The second man is a severely crippled Jamaican junkie in San Francisco. Possibly part of a begging syndicate, and paying most of his take to a dealer to keep him out of pain. He was hitting me up for money. I offered him money for breakfast to pose for me, and he posed with aplomb and tremendous dignity. When he saw me an hour later, he sought more cash, because what I had given him had been taken from him either as tribute or by force by stronger panhandlers.

Those are the thumbnail stories for my images.
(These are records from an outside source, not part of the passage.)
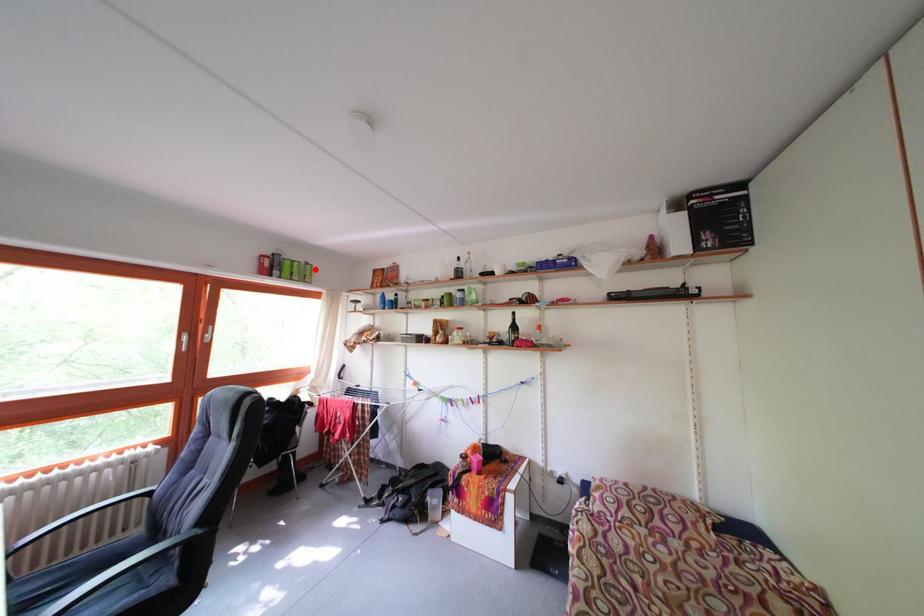
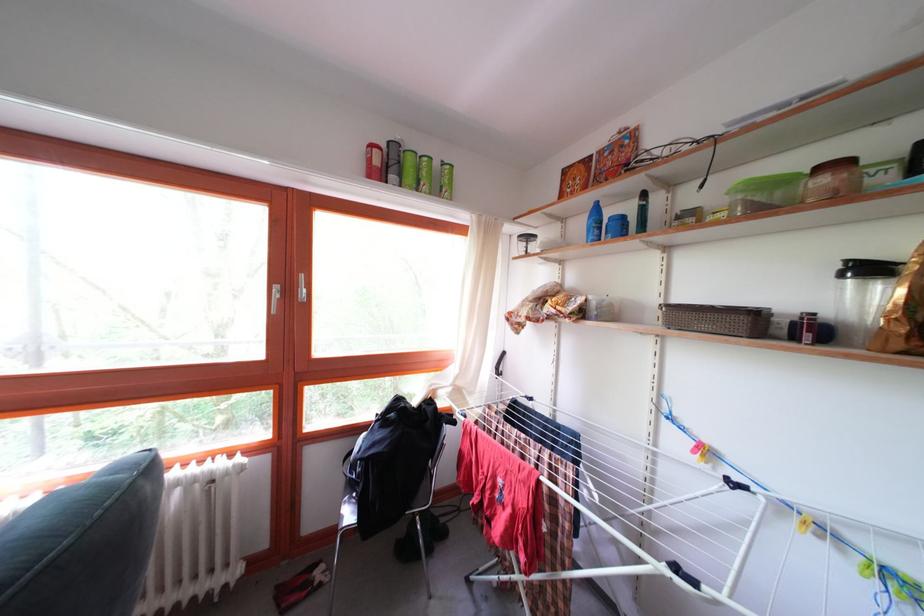
Where in the second image is the point corresponding to the highlighted location from the first image?

(452, 169)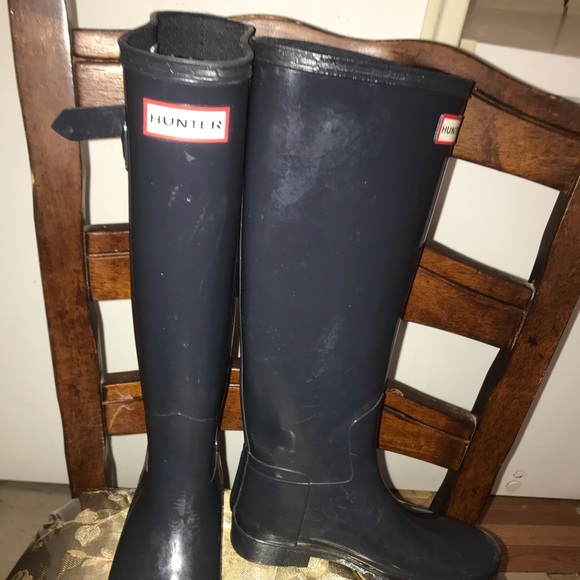
Identify the location of hardwood floor. The width and height of the screenshot is (580, 580). (521, 518).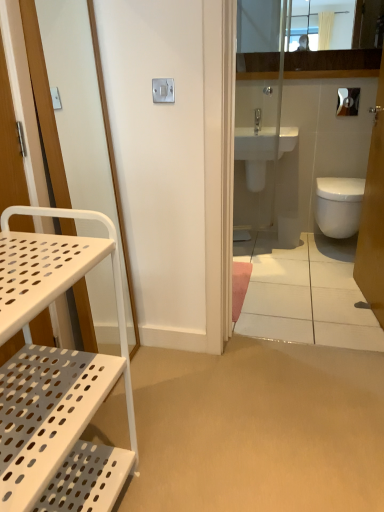
Identify the location of free spot below white glossy screen door at upper right, arranged as the 2th screen door when viewed from the left (from a real-world perspective). (363, 302).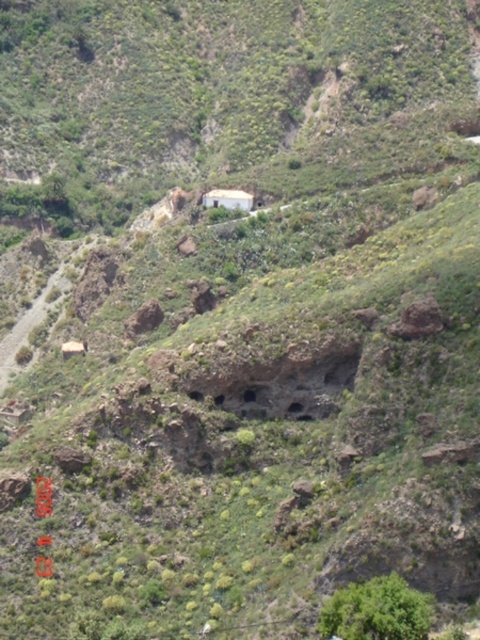
Is point (372, 589) closer to viewer compared to point (226, 205)?

Yes, it is in front of point (226, 205).

Does green leafy bush at lower right have a greater width compared to white matte hut at center?

Yes.

Identify the location of green leafy bush at lower right. The image size is (480, 640). (376, 611).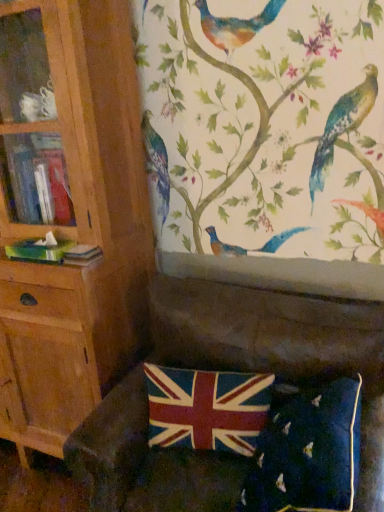
Question: Visually, is velvet union jack pillow at lower center positioned to the left or to the right of velvet dark green couch at lower center?

Choices:
 (A) left
 (B) right

Answer: (B)

Question: From a real-world perspective, is velvet union jack pillow at lower center above or below velvet dark green couch at lower center?

Choices:
 (A) above
 (B) below

Answer: (A)

Question: Considering the real-world distances, which object is closest to the velvet union jack pillow at lower center?

Choices:
 (A) wooden bookcase at left
 (B) velvet union jack at lower center
 (C) velvet dark green couch at lower center

Answer: (C)

Question: Which object is positioned farthest from the velvet union jack pillow at lower center?

Choices:
 (A) wooden bookcase at left
 (B) velvet union jack at lower center
 (C) velvet dark green couch at lower center

Answer: (A)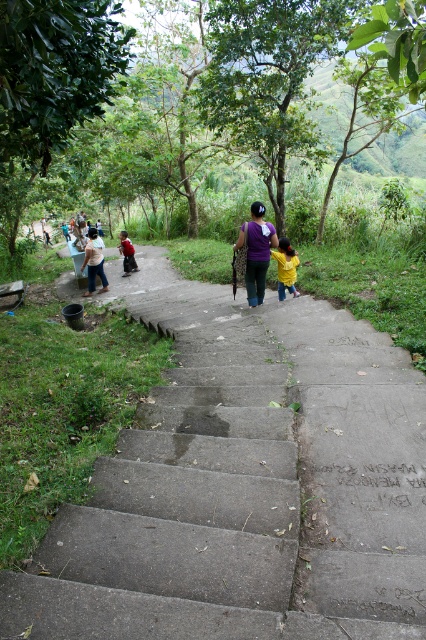
You are a hiker trying to determine the best path up the hill. You notice the concrete stairs at center and the purple fabric at center in the image. Which object is shorter in height?

The concrete stairs at center is not as tall as the purple fabric at center, so the concrete stairs at center is shorter in height.

You are standing at the bottom of the stairs and want to reach the top. Given that the concrete stairs at center are located at point 0.798, 0.420, can you estimate how many steps you need to climb to reach the top?

The concrete stairs at center are located at point (178, 509), but without additional information about the total number of steps or their height, it is impossible to accurately estimate the number of steps needed to reach the top.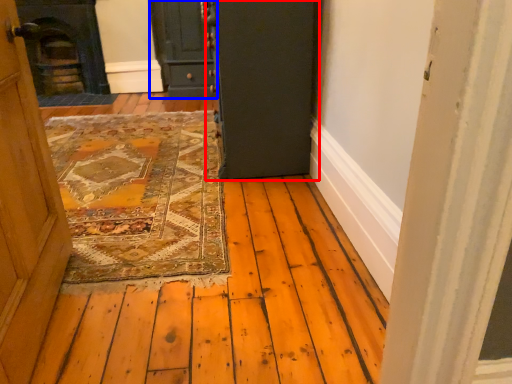
Question: Which point is further to the camera, door (highlighted by a red box) or door (highlighted by a blue box)?

Choices:
 (A) door
 (B) door

Answer: (B)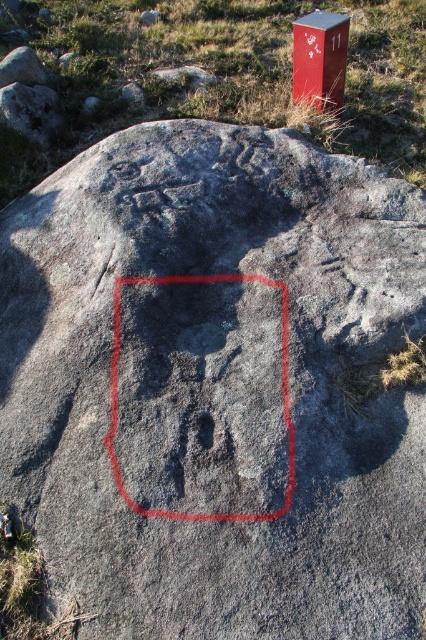
Consider the image. You are an archaeologist examining the rock surface and notice the gray stone carving at center and the metallic red mailbox at upper right. Which object is wider according to the description provided?

The gray stone carving at center might be wider than metallic red mailbox at upper right according to the description provided.

You are an archaeologist examining the rock carvings. You need to take a photo of the gray stone carving at center and the metallic red mailbox at upper right. Which object should you focus on first to ensure both are in frame without moving the camera?

The gray stone carving at center is closer to the viewer than the metallic red mailbox at upper right, so focus on the gray stone carving at center first to ensure both are in frame without moving the camera.

You are an archaeologist examining the rock carvings. You notice two points marked on the rock surface. The first point is at coordinates point (124,486) and the second is at point (337,68). Based on the carvings and your current position, which point is closer to you?

Point (124,486) is in front of point (337,68), so it is closer to you.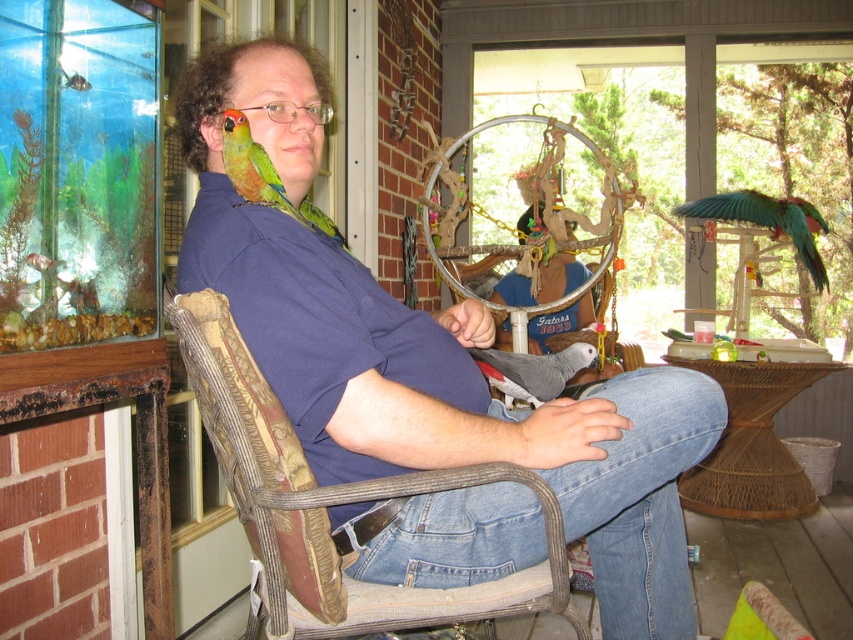
Question: Which point appears closest to the camera in this image?

Choices:
 (A) (526, 371)
 (B) (268, 182)
 (C) (355, 589)

Answer: (C)

Question: Considering the real-world distances, which object is farthest from the gray matte parrot at lower center?

Choices:
 (A) woven fabric chair at center
 (B) blue cotton shirt at center
 (C) green metallic parrot at right

Answer: (C)

Question: Which of the following is the farthest from the observer?

Choices:
 (A) (496, 401)
 (B) (570, 348)
 (C) (242, 192)

Answer: (B)

Question: Is green metallic parrot at right thinner than gray matte parrot at lower center?

Choices:
 (A) yes
 (B) no

Answer: (B)

Question: Can you confirm if blue cotton shirt at center is smaller than green metallic parrot at right?

Choices:
 (A) no
 (B) yes

Answer: (A)

Question: From the image, what is the correct spatial relationship of green metallic parrot at right in relation to green matte parrot at left?

Choices:
 (A) left
 (B) right

Answer: (B)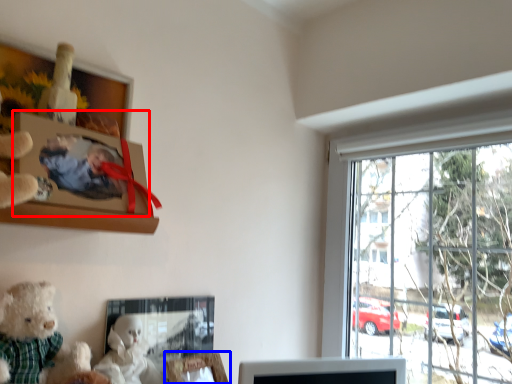
Question: Which of the following is the farthest to the observer, picture frame (highlighted by a red box) or picture frame (highlighted by a blue box)?

Choices:
 (A) picture frame
 (B) picture frame

Answer: (B)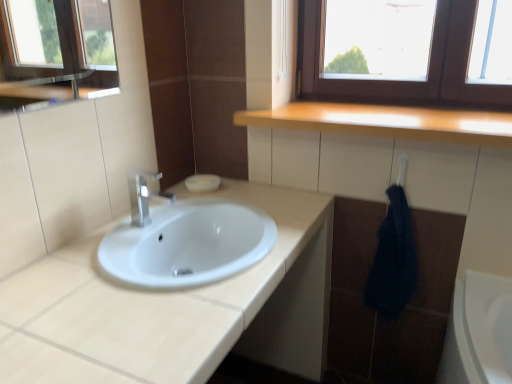
Question: Is dark blue textured towel at right looking in the opposite direction of light wood countertop at upper center?

Choices:
 (A) yes
 (B) no

Answer: (B)

Question: Is dark blue textured towel at right wider than light wood countertop at upper center?

Choices:
 (A) yes
 (B) no

Answer: (B)

Question: Does dark blue textured towel at right have a smaller size compared to light wood countertop at upper center?

Choices:
 (A) no
 (B) yes

Answer: (B)

Question: From the image's perspective, would you say dark blue textured towel at right is shown under light wood countertop at upper center?

Choices:
 (A) no
 (B) yes

Answer: (B)

Question: Does dark blue textured towel at right turn towards light wood countertop at upper center?

Choices:
 (A) no
 (B) yes

Answer: (A)

Question: From the image's perspective, relative to satin nickel faucet at center, is dark blue textured towel at right above or below?

Choices:
 (A) above
 (B) below

Answer: (B)

Question: Considering the positions of dark blue textured towel at right and satin nickel faucet at center in the image, is dark blue textured towel at right wider or thinner than satin nickel faucet at center?

Choices:
 (A) wide
 (B) thin

Answer: (B)

Question: In terms of height, does dark blue textured towel at right look taller or shorter compared to satin nickel faucet at center?

Choices:
 (A) short
 (B) tall

Answer: (B)

Question: Is point (394, 299) positioned closer to the camera than point (157, 175)?

Choices:
 (A) closer
 (B) farther

Answer: (A)

Question: Is point (104, 337) positioned closer to the camera than point (411, 129)?

Choices:
 (A) farther
 (B) closer

Answer: (B)

Question: Looking at the image, does white glossy sink at center seem bigger or smaller compared to light wood countertop at upper center?

Choices:
 (A) big
 (B) small

Answer: (A)

Question: From a real-world perspective, relative to light wood countertop at upper center, is white glossy sink at center vertically above or below?

Choices:
 (A) above
 (B) below

Answer: (B)

Question: Which is correct: white glossy sink at center is inside light wood countertop at upper center, or outside of it?

Choices:
 (A) inside
 (B) outside

Answer: (B)

Question: From a real-world perspective, is light wood countertop at upper center above or below satin nickel faucet at center?

Choices:
 (A) below
 (B) above

Answer: (B)

Question: Is light wood countertop at upper center taller or shorter than satin nickel faucet at center?

Choices:
 (A) short
 (B) tall

Answer: (A)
The question about who is an outsider, and how, and why, is legitimate. The images are trying to apprehend these things. And a forum for visual discussion of a proposed subject should be able to evolve its idea at the visible level for more than a few hours without having to answer merely verbal charges about its still-improvisatory rule of engagement.

So why not contribute rather than scoff? William Blake comes to mind: The questioner, who sits so sly/Shall never know how to reply.

Hear, hear! Well said.

Photographing those who have less than we do is not somehow automatically exploiting them, as many try to claim these days.
 
Hear, hear! Well said.

Photographing those who have less than we do is not somehow automatically exploiting them, as many try to claim these days.

If its approached correctly its no more exploitive than Davidson's "East 100th St" or Arbus's work in the insane asylum or Walker Evan's, Dorothea Lange, etc.